• _REQUIRED ACTIONS_
1. In the SAP FUE licensing article, what does SAP now use to assign a license type to each user?
2. Please pick up the SAP FUE licensing article right after its final sentence and keep writing it.

• _SUPPLIED PASSAGE_
SAP FUE Licensing: Opportunities and Threats

Introduction: Why SAP FUE licensing matters

SAP Full User Equivalent (FUE) licensing is now a fundamental part of managing SAP environments, yet many organisations find it confusing, costly, and risky. The shift towards the FUE based licensing model has created both opportunities and threats for businesses, offering chances to optimise security and reduce costs but also exposing them to potential unnecessary expenses.

If your organisation is running SAP, you need to evaluate your licensing strategy now to avoid overpaying, non-compliance, and inefficiencies. In this blog, we explore the key opportunities SAP FUE licensing presents and the threats companies need to mitigate.

 

What is SAP FUE licensing?

SAP’s Full User Equivalent (FUE) licensing is a method of calculating software usage based on user roles and authorisations. Instead of simply counting the number of users or what they’ve done in the system, SAP now assigns a licence type to users based on the authorisations they have meaning licensing is now based on users’ ability to perform tasks rather than what they actually do.

Mismanagement of user roles, over-provisioning, access creep or failing to optimise licenses can now lead to unnecessary costs as well as compliance risks.

• _DATA PROVIDED_

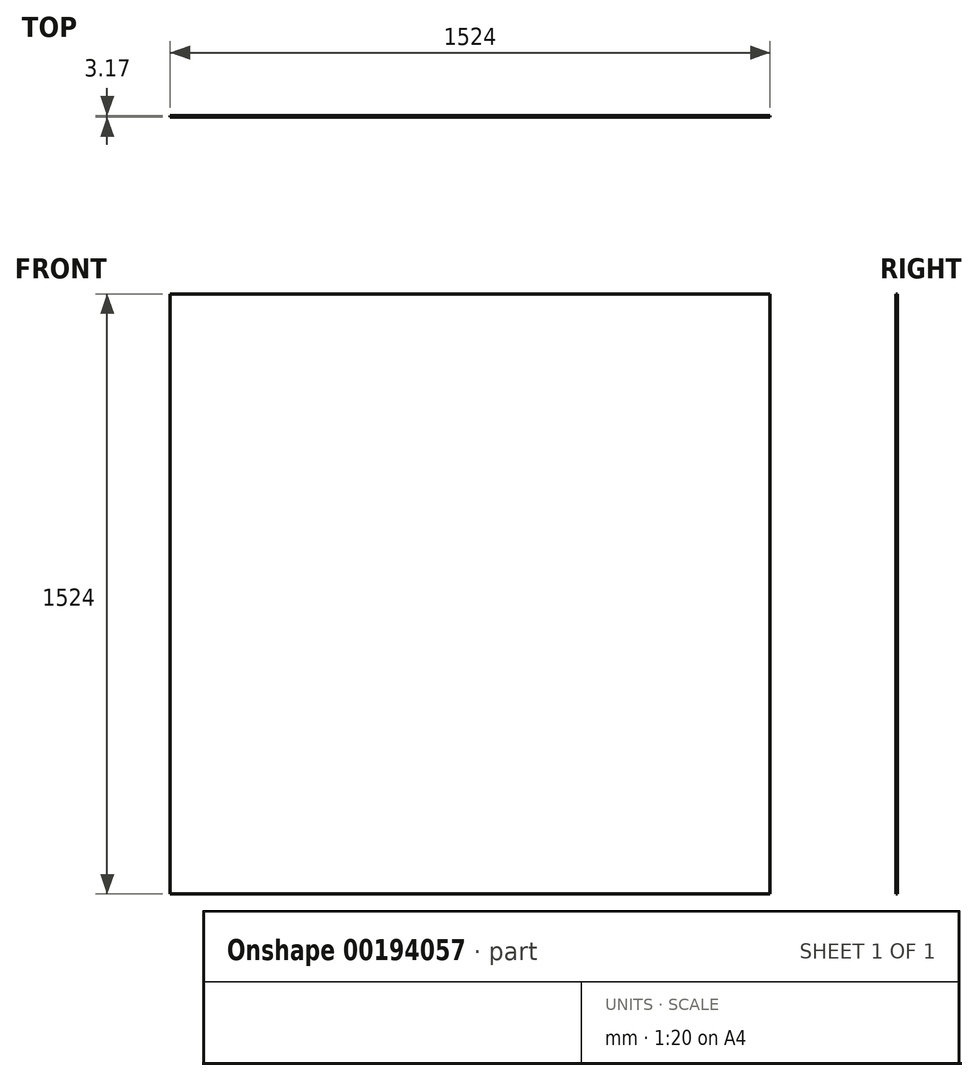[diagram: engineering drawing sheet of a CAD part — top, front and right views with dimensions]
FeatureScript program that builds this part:
annotation { "Feature Type Name" : "Feature", "Feature Type Description" : "" }
export const myFeature = defineFeature(function(context is Context, id is Id, definition is map)
    precondition{}
    {
        {
            var Q0;
            Q0=qCreatedBy(makeId("Front.planeOp"),FACE);
            var sketch = newSketch(context, id + "F0", { "sketchPlane" : qUnion([Q0])});
            skLineSegment(sketch, "E0.bottom", {"start": v(-825.5, 825.5) * mm, "end": v(825.5, 825.5) * mm});
            skLineSegment(sketch, "E0.top", {"start": v(-825.5, -825.5) * mm, "end": v(825.5, -825.5) * mm});
            skLineSegment(sketch, "E0.left", {"start": v(-825.5, 825.5) * mm, "end": v(-825.5, -825.5) * mm});
            skLineSegment(sketch, "E0.right", {"start": v(825.5, 825.5) * mm, "end": v(825.5, -825.5) * mm});
            skPoint(sketch, "E0.middle", {"position": v(0, 0) * mm});
            skSolve(sketch);
        }
        {
            var Q0;
            Q0=makeQuery(id+"F0.imprint","IMPRINT",FACE,{"disambiguationData":[TD([[makeQuery(id+"F0.imprint","IMPRINT",EDGE,{"derivedFrom":sQuery(id+"F0.wireOp",EDGE,"E0.bottom")}),-1.0]])]});
            extrude(context, id + "F1", {"entities" : qUnion([Q0]), "depth" : 3.17 * mm});
        }
        {
            var Q0;
            Q0=makeQuery(id+"F1.opExtrude","SWEPT_BODY",BODY,{"disambiguationData":[OSD([sQuery(id+"F0.wireOp",EDGE,"E0.bottom"),sQuery(id+"F0.wireOp",EDGE,"E0.top"),sQuery(id+"F0.wireOp",EDGE,"E0.left"),sQuery(id+"F0.wireOp",EDGE,"E0.right")])]});
            deleteBodies(context, id + "F2", {"entities" : qUnion([Q0])});
        }
        {
            var Q0;
            Q0=qCreatedBy(makeId("Front.planeOp"),FACE);
            var sketch = newSketch(context, id + "F3", { "sketchPlane" : qUnion([Q0])});
            skLineSegment(sketch, "E1.bottom", {"start": v(-762, -762) * mm, "end": v(762, -762) * mm});
            skLineSegment(sketch, "E1.top", {"start": v(-762, 762) * mm, "end": v(762, 762) * mm});
            skLineSegment(sketch, "E1.left", {"start": v(-762, -762) * mm, "end": v(-762, 762) * mm});
            skLineSegment(sketch, "E1.right", {"start": v(762, -762) * mm, "end": v(762, 762) * mm});
            skPoint(sketch, "E1.middle", {"position": v(0, 0) * mm});
            skSolve(sketch);
        }
        {
            var Q0;
            Q0=makeQuery(id+"F3.imprint","IMPRINT",FACE,{"disambiguationData":[TD([[makeQuery(id+"F3.imprint","IMPRINT",EDGE,{"derivedFrom":sQuery(id+"F3.wireOp",EDGE,"E1.bottom")}),1.0]])]});
            extrude(context, id + "F4", {"entities" : qUnion([Q0]), "depth" : 3.17 * mm});
        }
    });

• _ANSWERS_
1. The authorizations the user has, meaning their ability to perform tasks rather than what they actually do in the system.

2.
 

Opportunity for improvement

Opportunities: how to optimise SAP FUE licensing

When managed correctly, SAP FUE licensing presents significant cost-saving and efficiency enhancing opportunities:

1. Reduce over-provisioning: improve control and cut costs

One of the biggest threats from FUE licensing is that companies assigning high-tier licenses to users that don’t need them. Employees who only require basic access are often given Functional or Expert licenses because of the authorisations they have, leading to wasted spend.

Solution: Conduct a role-based licensing review to reclassify users and ensure the right licenses are assigned based on actual usage.

 

2. Role re-design that pays for itself

Many SAP environments suffer from access creep, sometimes caused by inefficient provisioning and deprovisioning and sometimes by overly complex and inefficient role models that drive up costs. However, traditional role redesign projects are often difficult to justify financially.

New angle: If your business optimises its role design, it can lead to lower licensing costs, making a business case for role redesign far easier to justify.

 

3. Prepare for S/4HANA migration the right way

If your organisation is planning to move to S/4HANA, reviewing FUE licenses before migration is crucial because failing to optimise licenses beforehand could lock in unnecessary costs for the future.

Solution: Analyse current license assignments, optimise before transitioning, and ensure the right license mix for the new environment.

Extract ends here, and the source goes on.